▶ [EXERCISE 1] From the records below, turn the lines starting with the line containing "Page size: 1241x1754." and going on through the line containing "table_cell 256 [189, 801, 262, 887]" into a numbered list, omitting blank lines.

▶ [SELECTION]
"""
Ridiculous Fantasy of the Day: What if the Nazis Had Not Supported Gun Control?
I haven't yet read Steven Halbrook's new book, Gun Control in the Third Reich (and so I probably shouldn't comment on it, but isn't that what blogs are for -- a place to publish initial impressions before you've actually done your homework?). But I'm inherently suspicious of its argument and thus not inclined to read it because I fear it is an example of presentist advocacy masquerading as history.
From the blurbs, the book seems to be devoted
to showing how Hitler and the Nazis "ruthlessly
suppressed firearm ownership by disfavored groups," including Jews
and leftists, as part of their consolidation of power.
The clear message
seems to be: if the Nazis embraced "gun control," well then it must
be bad.
The first objection is
that the Nazis did not practice gun "control" but gun confiscation,
which, needless to say, no one (with any shred of political realism) is
suggesting be pursued in the U. S. Gun control in America is defined
(tepidly) as gun registration, or the requirement of a waiting period before
one purchases a gun, or the requirement of proving one's mental health, or a
lack of a criminal record. Halbrook seems to be muddying the waters in
describing the Nazis' policies as gun "control."
The second objection
is counterfactual: Halbrook was asked in an interview if
"allowing Jews to
keep firearms would have made much of a difference in the end, given how
well-armed the Nazi regime was. He replied by noting: “Had the
Jews not been disarmed, they would have had a better chance to resist and
survive, even if only in individual cases or in groups."
I suppose to best
rejoinder would be that, yes, the Jews' ability to resist would have risen from
next-to-impossible to barely-possible. To be sure, Jews were able to
undertake limited resistance efforts in many parts of Europe during the war.
"""
▶ [EXERCISE 2] Reproduce the passage of the gun control post above, starting with "I haven't yet" and going on through "consolidation of power.".

▶ [INPUT DATA]
"""
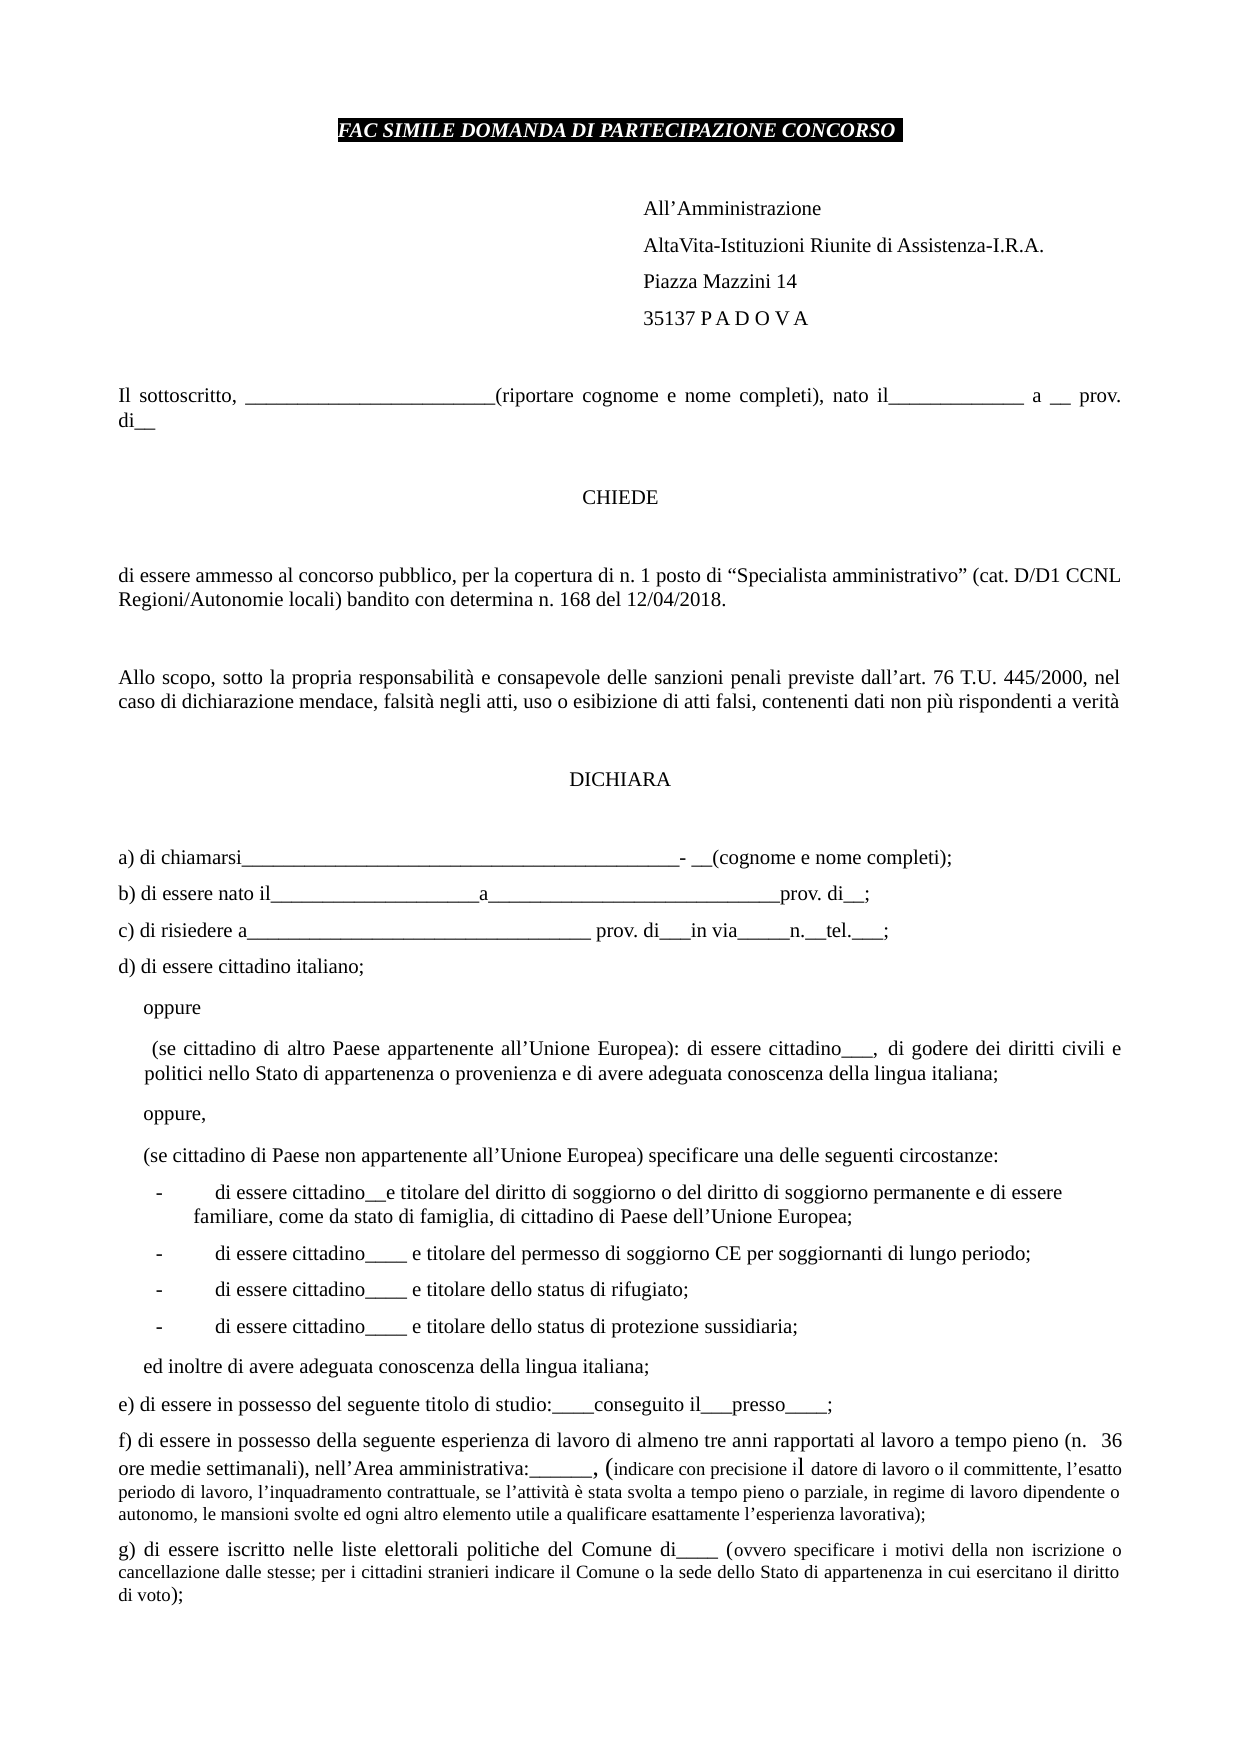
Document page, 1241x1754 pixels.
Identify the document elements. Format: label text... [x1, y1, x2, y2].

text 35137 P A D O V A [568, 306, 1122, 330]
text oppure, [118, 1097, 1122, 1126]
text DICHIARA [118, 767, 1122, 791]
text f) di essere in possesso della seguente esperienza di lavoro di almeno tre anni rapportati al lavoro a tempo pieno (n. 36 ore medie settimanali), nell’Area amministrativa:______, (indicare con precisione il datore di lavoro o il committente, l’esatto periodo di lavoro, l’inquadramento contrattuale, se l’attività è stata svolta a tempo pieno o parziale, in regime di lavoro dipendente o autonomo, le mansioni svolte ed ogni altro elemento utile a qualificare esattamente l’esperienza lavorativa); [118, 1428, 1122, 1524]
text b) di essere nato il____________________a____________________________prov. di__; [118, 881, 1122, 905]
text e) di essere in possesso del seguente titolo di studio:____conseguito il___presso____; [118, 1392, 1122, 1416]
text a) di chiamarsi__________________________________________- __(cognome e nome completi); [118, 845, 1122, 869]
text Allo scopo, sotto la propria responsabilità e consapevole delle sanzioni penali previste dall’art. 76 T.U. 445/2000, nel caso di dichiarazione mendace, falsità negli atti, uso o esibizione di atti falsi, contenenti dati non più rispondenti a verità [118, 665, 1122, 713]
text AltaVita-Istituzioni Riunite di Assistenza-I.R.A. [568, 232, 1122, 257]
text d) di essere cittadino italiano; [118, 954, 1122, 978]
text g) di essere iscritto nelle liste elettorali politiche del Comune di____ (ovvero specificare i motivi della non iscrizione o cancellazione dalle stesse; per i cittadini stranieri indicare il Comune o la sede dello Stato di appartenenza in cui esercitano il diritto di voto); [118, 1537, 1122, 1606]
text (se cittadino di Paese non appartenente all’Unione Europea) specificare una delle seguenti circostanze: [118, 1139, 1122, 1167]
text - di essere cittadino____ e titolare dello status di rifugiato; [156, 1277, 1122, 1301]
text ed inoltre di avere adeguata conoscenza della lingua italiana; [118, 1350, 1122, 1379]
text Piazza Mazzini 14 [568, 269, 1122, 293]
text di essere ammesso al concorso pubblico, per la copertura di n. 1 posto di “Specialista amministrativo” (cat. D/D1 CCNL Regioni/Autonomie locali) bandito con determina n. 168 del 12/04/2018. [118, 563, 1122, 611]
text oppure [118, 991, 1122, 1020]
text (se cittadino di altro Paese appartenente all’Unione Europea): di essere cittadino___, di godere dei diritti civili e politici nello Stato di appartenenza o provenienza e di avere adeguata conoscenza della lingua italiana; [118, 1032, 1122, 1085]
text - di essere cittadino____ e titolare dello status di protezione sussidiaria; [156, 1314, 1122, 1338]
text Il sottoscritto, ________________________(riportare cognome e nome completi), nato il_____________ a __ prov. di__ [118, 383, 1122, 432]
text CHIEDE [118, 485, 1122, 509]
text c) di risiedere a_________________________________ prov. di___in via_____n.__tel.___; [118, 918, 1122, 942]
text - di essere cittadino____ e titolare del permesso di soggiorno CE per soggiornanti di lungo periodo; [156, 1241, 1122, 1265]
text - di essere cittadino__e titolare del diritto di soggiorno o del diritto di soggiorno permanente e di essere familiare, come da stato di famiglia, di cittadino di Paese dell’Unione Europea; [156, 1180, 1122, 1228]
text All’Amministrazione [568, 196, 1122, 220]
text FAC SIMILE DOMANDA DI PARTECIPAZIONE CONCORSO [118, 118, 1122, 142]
"""
"""
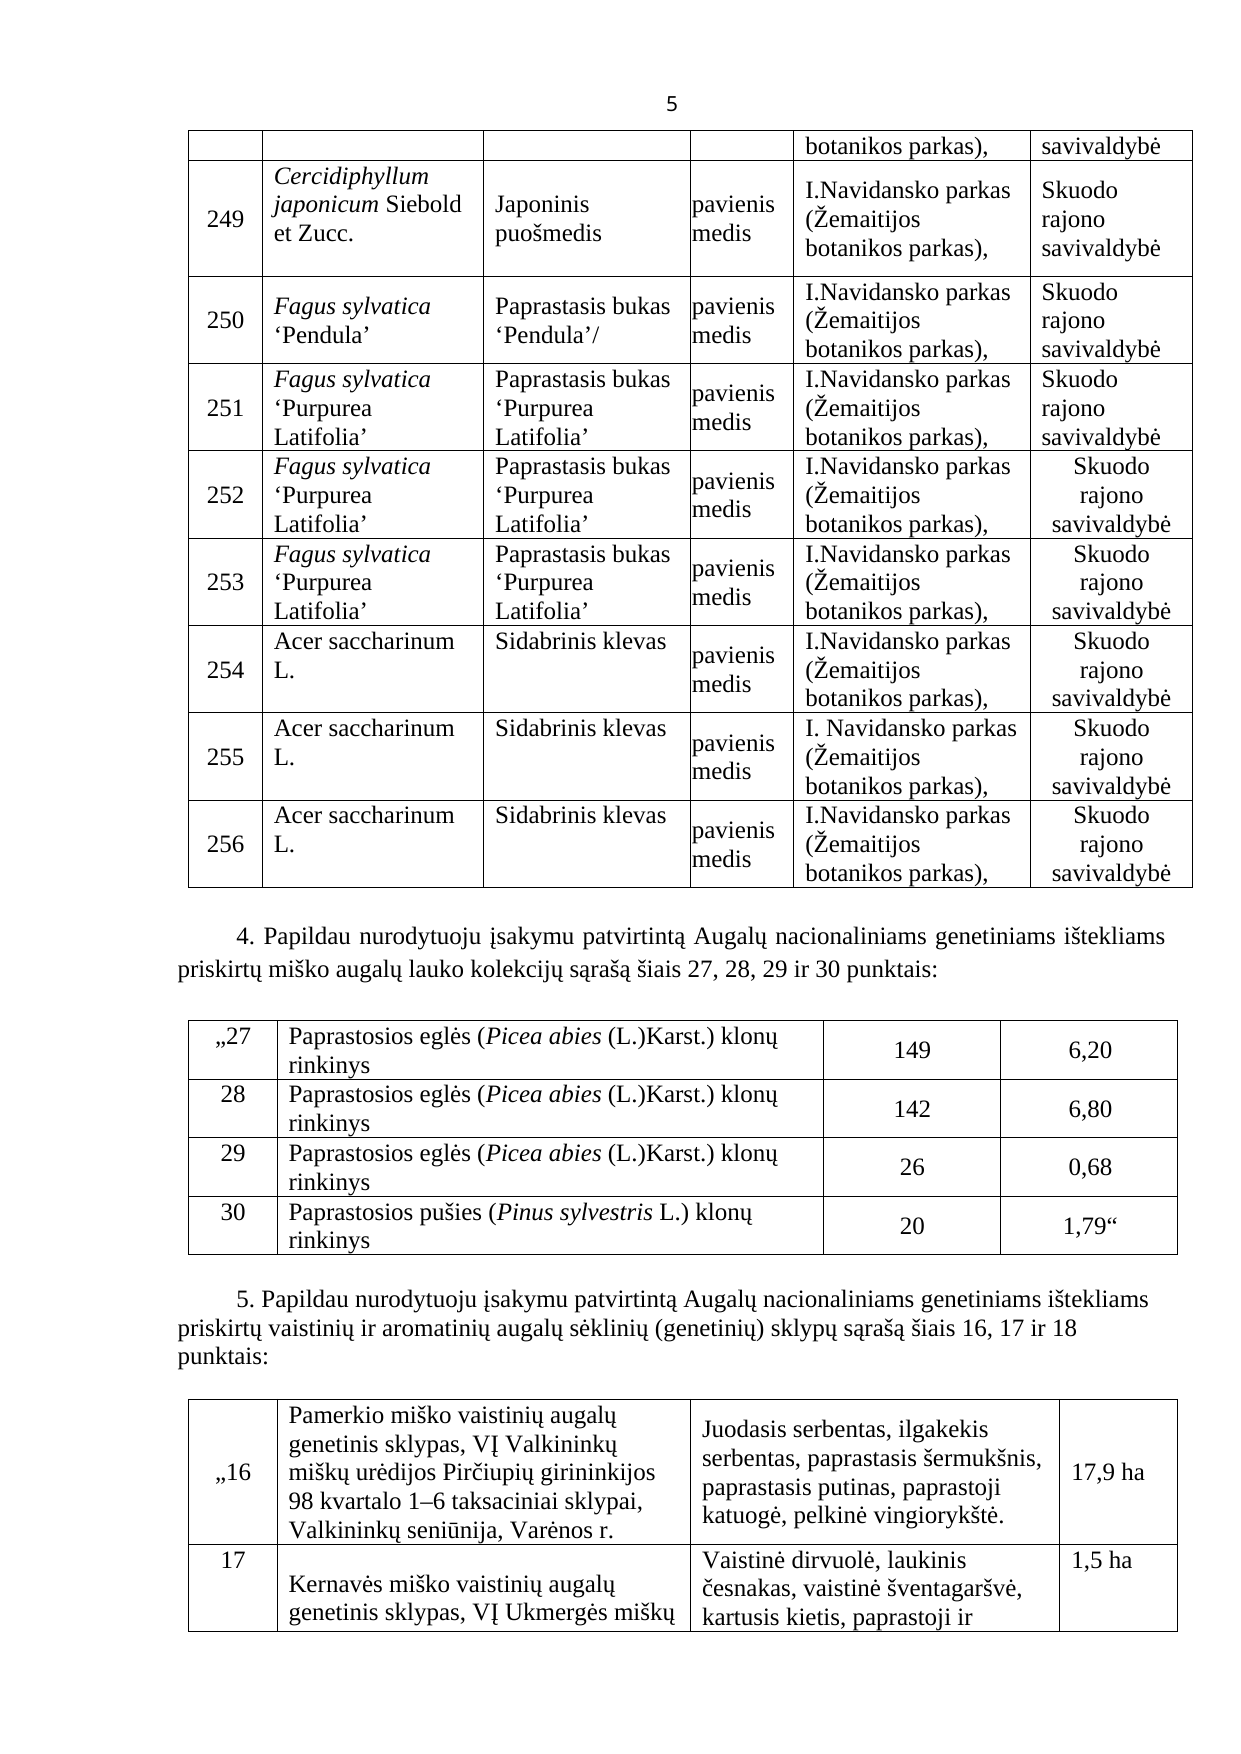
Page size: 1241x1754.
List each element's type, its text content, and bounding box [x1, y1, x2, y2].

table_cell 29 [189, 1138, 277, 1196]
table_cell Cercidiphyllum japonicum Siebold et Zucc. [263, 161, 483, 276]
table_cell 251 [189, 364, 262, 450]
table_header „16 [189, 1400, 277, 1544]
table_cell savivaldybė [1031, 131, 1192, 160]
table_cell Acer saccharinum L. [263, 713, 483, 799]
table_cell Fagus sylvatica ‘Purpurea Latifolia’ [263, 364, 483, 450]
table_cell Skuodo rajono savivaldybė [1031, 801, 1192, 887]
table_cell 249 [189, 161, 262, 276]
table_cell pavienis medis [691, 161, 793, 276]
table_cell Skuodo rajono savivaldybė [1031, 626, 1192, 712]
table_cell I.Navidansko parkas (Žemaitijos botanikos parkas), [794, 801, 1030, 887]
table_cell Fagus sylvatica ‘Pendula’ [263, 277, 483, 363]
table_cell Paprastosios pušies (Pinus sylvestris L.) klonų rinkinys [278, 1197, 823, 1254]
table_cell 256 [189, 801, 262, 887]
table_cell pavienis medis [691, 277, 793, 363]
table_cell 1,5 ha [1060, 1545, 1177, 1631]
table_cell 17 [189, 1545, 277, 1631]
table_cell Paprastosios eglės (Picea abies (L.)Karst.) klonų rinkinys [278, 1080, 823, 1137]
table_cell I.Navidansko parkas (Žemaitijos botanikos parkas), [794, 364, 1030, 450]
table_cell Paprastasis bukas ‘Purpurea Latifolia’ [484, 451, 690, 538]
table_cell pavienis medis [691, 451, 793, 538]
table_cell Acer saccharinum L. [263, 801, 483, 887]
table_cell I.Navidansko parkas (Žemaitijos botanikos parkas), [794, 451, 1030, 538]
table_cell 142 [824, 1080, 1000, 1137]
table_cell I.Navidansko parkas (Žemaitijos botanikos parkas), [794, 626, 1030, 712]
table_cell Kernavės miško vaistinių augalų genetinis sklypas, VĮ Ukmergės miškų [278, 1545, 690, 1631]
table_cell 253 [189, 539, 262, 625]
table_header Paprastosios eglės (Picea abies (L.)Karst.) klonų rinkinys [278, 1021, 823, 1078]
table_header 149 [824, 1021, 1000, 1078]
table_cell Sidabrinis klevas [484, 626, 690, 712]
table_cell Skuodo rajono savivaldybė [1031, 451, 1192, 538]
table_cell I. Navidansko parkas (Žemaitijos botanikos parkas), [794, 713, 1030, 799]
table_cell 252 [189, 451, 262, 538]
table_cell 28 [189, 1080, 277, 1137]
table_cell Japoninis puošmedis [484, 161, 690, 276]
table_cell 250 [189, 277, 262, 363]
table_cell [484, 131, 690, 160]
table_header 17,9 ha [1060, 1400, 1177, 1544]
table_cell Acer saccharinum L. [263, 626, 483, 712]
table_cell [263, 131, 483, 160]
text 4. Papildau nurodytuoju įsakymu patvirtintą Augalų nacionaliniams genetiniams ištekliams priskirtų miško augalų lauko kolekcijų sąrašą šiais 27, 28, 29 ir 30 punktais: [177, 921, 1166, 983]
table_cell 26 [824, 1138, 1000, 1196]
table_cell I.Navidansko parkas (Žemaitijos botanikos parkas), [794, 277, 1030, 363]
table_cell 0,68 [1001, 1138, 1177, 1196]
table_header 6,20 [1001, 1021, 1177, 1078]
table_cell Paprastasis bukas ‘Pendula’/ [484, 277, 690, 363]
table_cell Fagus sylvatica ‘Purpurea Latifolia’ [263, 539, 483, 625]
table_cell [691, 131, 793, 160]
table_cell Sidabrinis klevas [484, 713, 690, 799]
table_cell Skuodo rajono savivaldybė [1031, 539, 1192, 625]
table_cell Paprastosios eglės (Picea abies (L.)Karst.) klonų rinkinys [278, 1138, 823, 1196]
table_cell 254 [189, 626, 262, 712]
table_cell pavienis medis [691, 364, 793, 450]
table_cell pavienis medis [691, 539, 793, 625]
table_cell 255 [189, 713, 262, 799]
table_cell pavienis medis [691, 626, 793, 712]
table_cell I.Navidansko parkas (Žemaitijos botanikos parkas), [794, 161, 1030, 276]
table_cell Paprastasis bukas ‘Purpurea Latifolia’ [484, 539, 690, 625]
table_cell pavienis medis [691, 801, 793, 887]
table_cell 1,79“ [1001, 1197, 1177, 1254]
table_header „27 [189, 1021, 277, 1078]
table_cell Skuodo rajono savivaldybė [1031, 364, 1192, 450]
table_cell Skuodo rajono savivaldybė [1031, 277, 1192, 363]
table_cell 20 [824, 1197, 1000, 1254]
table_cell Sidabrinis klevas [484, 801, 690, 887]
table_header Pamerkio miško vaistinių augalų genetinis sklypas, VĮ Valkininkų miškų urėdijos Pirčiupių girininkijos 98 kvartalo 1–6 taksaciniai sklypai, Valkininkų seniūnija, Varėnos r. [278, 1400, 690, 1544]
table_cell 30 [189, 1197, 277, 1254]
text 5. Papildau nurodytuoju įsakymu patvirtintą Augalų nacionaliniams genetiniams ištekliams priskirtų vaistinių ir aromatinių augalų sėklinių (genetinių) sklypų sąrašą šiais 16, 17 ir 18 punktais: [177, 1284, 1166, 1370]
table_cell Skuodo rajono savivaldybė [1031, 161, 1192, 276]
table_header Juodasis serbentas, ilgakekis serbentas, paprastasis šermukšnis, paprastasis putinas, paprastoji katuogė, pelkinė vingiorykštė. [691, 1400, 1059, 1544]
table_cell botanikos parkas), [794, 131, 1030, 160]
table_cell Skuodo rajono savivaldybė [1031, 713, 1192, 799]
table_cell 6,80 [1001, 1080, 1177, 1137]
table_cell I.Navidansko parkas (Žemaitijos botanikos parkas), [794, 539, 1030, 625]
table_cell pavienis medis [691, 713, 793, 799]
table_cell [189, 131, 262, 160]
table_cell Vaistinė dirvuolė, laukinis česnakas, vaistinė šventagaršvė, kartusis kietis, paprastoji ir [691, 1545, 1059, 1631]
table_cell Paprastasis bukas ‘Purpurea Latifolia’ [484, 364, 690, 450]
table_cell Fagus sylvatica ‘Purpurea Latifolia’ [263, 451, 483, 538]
"""
"""
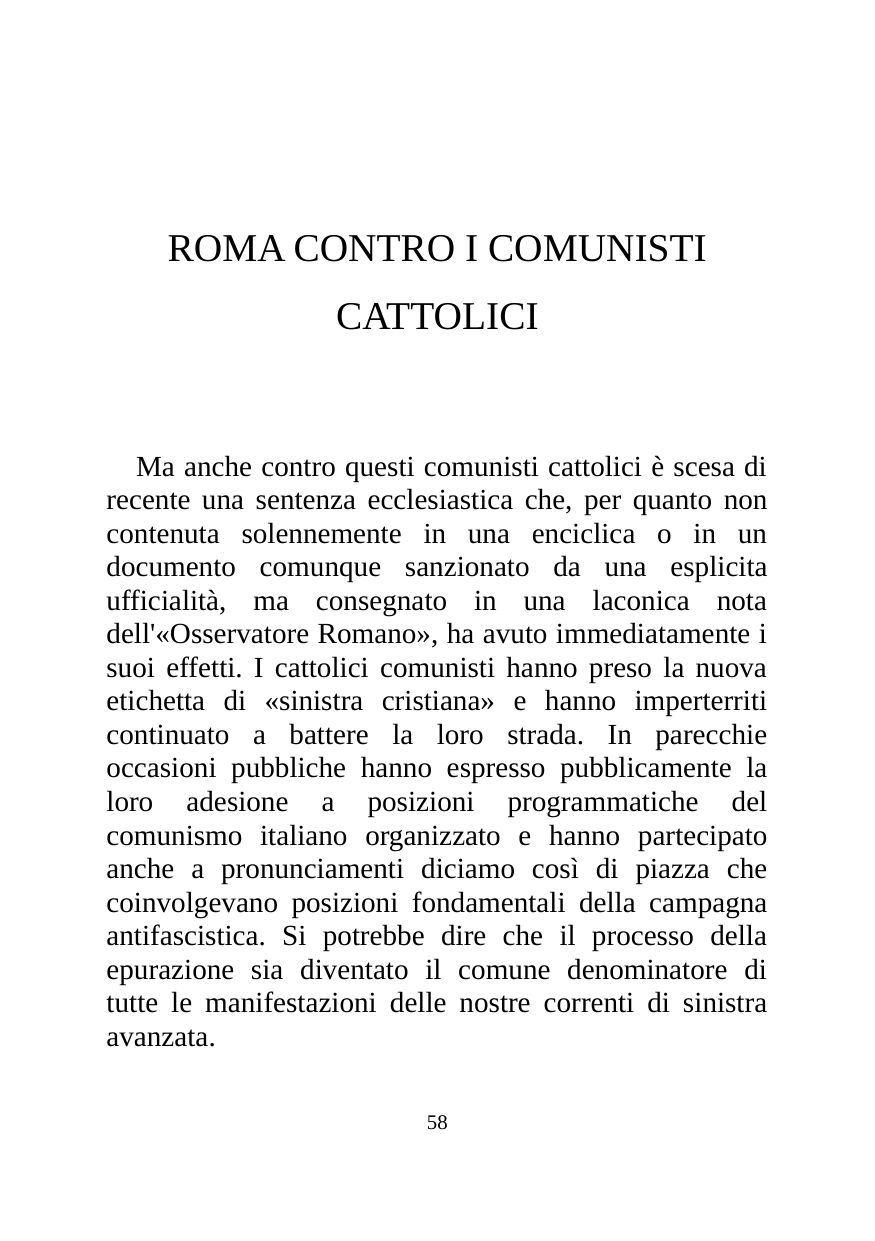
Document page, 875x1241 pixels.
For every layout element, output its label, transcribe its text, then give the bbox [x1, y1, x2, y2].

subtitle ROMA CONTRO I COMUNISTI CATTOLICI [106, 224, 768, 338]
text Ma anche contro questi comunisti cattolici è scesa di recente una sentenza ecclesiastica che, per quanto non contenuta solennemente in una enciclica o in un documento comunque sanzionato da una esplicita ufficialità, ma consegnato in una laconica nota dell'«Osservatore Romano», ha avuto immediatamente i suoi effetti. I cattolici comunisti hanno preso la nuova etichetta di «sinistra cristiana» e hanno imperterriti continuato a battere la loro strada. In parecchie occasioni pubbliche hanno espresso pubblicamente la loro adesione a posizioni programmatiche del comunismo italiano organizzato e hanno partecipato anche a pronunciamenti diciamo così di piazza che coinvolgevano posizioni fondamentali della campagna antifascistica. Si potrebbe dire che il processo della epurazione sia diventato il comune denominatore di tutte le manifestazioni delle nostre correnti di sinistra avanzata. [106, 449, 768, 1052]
"""
▶ [PROBLEM SOLUTION 1]
1. Page size: 1241x1754.
2. List each element's type, its text content, and bounding box [x1, y1, x2, y2].
3. table_cell 29 [189, 1138, 277, 1196]
4. table_cell Cercidiphyllum japonicum Siebold et Zucc. [263, 161, 483, 276]
5. table_cell 251 [189, 364, 262, 450]
6. table_header „16 [189, 1400, 277, 1544]
7. table_cell savivaldybė [1031, 131, 1192, 160]
8. table_cell Acer saccharinum L. [263, 713, 483, 799]
9. table_cell Fagus sylvatica ‘Purpurea Latifolia’ [263, 364, 483, 450]
10. table_cell Skuodo rajono savivaldybė [1031, 801, 1192, 887]
11. table_cell 249 [189, 161, 262, 276]
12. table_cell pavienis medis [691, 161, 793, 276]
13. table_cell Skuodo rajono savivaldybė [1031, 626, 1192, 712]
14. table_cell I.Navidansko parkas (Žemaitijos botanikos parkas), [794, 801, 1030, 887]
15. table_cell Fagus sylvatica ‘Pendula’ [263, 277, 483, 363]
16. table_cell Paprastosios pušies (Pinus sylvestris L.) klonų rinkinys [278, 1197, 823, 1254]
17. table_cell 256 [189, 801, 262, 887]

▶ [PROBLEM SOLUTION 2]
I haven't yet read Steven Halbrook's new book, Gun Control in the Third Reich (and so I probably shouldn't comment on it, but isn't that what blogs are for -- a place to publish initial impressions before you've actually done your homework?). But I'm inherently suspicious of its argument and thus not inclined to read it because I fear it is an example of presentist advocacy masquerading as history.
From the blurbs, the book seems to be devoted
to showing how Hitler and the Nazis "ruthlessly
suppressed firearm ownership by disfavored groups," including Jews
and leftists, as part of their consolidation of power.